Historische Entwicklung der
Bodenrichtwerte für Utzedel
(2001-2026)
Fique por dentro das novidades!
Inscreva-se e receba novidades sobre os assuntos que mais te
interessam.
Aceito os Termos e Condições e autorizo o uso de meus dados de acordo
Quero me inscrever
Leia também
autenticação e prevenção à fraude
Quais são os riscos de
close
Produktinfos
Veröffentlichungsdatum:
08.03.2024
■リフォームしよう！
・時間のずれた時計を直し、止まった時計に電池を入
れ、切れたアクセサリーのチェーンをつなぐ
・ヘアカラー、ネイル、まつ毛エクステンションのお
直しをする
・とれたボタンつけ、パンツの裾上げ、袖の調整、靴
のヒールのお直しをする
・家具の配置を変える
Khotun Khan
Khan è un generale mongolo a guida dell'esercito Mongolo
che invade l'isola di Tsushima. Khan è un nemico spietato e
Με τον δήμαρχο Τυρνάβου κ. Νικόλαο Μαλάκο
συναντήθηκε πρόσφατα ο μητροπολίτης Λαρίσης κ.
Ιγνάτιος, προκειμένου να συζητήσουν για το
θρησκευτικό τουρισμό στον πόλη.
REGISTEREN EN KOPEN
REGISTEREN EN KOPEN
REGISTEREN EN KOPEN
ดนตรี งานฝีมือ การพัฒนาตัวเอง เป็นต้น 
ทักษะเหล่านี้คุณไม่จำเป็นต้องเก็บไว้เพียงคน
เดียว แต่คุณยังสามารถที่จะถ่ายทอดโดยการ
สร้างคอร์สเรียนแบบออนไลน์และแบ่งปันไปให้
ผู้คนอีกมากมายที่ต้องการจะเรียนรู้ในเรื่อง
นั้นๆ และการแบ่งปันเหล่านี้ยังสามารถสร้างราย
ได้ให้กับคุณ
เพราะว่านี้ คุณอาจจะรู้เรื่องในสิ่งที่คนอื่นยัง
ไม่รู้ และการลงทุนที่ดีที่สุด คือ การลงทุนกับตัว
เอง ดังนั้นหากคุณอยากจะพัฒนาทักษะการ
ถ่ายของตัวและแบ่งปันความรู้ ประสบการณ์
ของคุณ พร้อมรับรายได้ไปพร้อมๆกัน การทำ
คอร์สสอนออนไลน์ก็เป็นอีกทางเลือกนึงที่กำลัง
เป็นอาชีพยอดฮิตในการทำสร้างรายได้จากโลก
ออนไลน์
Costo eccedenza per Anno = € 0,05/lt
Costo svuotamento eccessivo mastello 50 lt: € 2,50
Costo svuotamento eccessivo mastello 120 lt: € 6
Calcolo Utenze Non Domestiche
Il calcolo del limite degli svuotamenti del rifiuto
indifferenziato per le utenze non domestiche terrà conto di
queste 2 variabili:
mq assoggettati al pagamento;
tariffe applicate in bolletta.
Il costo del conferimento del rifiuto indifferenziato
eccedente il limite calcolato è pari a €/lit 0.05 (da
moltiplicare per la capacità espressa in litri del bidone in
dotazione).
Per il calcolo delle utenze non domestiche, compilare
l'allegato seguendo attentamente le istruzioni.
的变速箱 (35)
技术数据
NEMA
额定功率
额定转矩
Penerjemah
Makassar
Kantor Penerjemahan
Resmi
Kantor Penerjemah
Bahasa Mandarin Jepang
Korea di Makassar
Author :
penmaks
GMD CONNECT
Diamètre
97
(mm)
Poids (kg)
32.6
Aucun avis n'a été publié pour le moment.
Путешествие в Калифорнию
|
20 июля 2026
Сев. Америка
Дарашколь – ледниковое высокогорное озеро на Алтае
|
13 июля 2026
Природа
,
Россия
━━━━━━━━━━━━━━━━━━━━
About this exercise. Print each entry above again, exactly as it was given.

Answer space.
Historische Entwicklung der
Bodenrichtwerte für Utzedel
(2001-2026)
Fique por dentro das novidades!
Inscreva-se e receba novidades sobre os assuntos que mais te
interessam.
Aceito os Termos e Condições e autorizo o uso de meus dados de acordo
Quero me inscrever
Leia também
autenticação e prevenção à fraude
Quais são os riscos de
close
Produktinfos
Veröffentlichungsdatum:
08.03.2024
■リフォームしよう！
・時間のずれた時計を直し、止まった時計に電池を入
れ、切れたアクセサリーのチェーンをつなぐ
・ヘアカラー、ネイル、まつ毛エクステンションのお
直しをする
・とれたボタンつけ、パンツの裾上げ、袖の調整、靴
のヒールのお直しをする
・家具の配置を変える
Khotun Khan
Khan è un generale mongolo a guida dell'esercito Mongolo
che invade l'isola di Tsushima. Khan è un nemico spietato e
Με τον δήμαρχο Τυρνάβου κ. Νικόλαο Μαλάκο
συναντήθηκε πρόσφατα ο μητροπολίτης Λαρίσης κ.
Ιγνάτιος, προκειμένου να συζητήσουν για το
θρησκευτικό τουρισμό στον πόλη.
REGISTEREN EN KOPEN
REGISTEREN EN KOPEN
REGISTEREN EN KOPEN
ดนตรี งานฝีมือ การพัฒนาตัวเอง เป็นต้น 
ทักษะเหล่านี้คุณไม่จำเป็นต้องเก็บไว้เพียงคน
เดียว แต่คุณยังสามารถที่จะถ่ายทอดโดยการ
สร้างคอร์สเรียนแบบออนไลน์และแบ่งปันไปให้
ผู้คนอีกมากมายที่ต้องการจะเรียนรู้ในเรื่อง
นั้นๆ และการแบ่งปันเหล่านี้ยังสามารถสร้างราย
ได้ให้กับคุณ
เพราะว่านี้ คุณอาจจะรู้เรื่องในสิ่งที่คนอื่นยัง
ไม่รู้ และการลงทุนที่ดีที่สุด คือ การลงทุนกับตัว
เอง ดังนั้นหากคุณอยากจะพัฒนาทักษะการ
ถ่ายของตัวและแบ่งปันความรู้ ประสบการณ์
ของคุณ พร้อมรับรายได้ไปพร้อมๆกัน การทำ
คอร์สสอนออนไลน์ก็เป็นอีกทางเลือกนึงที่กำลัง
เป็นอาชีพยอดฮิตในการทำสร้างรายได้จากโลก
ออนไลน์
Costo eccedenza per Anno = € 0,05/lt
Costo svuotamento eccessivo mastello 50 lt: € 2,50
Costo svuotamento eccessivo mastello 120 lt: € 6
Calcolo Utenze Non Domestiche
Il calcolo del limite degli svuotamenti del rifiuto
indifferenziato per le utenze non domestiche terrà conto di
queste 2 variabili:
mq assoggettati al pagamento;
tariffe applicate in bolletta.
Il costo del conferimento del rifiuto indifferenziato
eccedente il limite calcolato è pari a €/lit 0.05 (da
moltiplicare per la capacità espressa in litri del bidone in
dotazione).
Per il calcolo delle utenze non domestiche, compilare
l'allegato seguendo attentamente le istruzioni.
的变速箱 (35)
技术数据
NEMA
额定功率
额定转矩
Penerjemah
Makassar
Kantor Penerjemahan
Resmi
Kantor Penerjemah
Bahasa Mandarin Jepang
Korea di Makassar
Author :
penmaks
GMD CONNECT
Diamètre
97
(mm)
Poids (kg)
32.6
Aucun avis n'a été publié pour le moment.
Путешествие в Калифорнию
|
20 июля 2026
Сев. Америка
Дарашколь – ледниковое высокогорное озеро на Алтае
|
13 июля 2026
Природа
,
Россия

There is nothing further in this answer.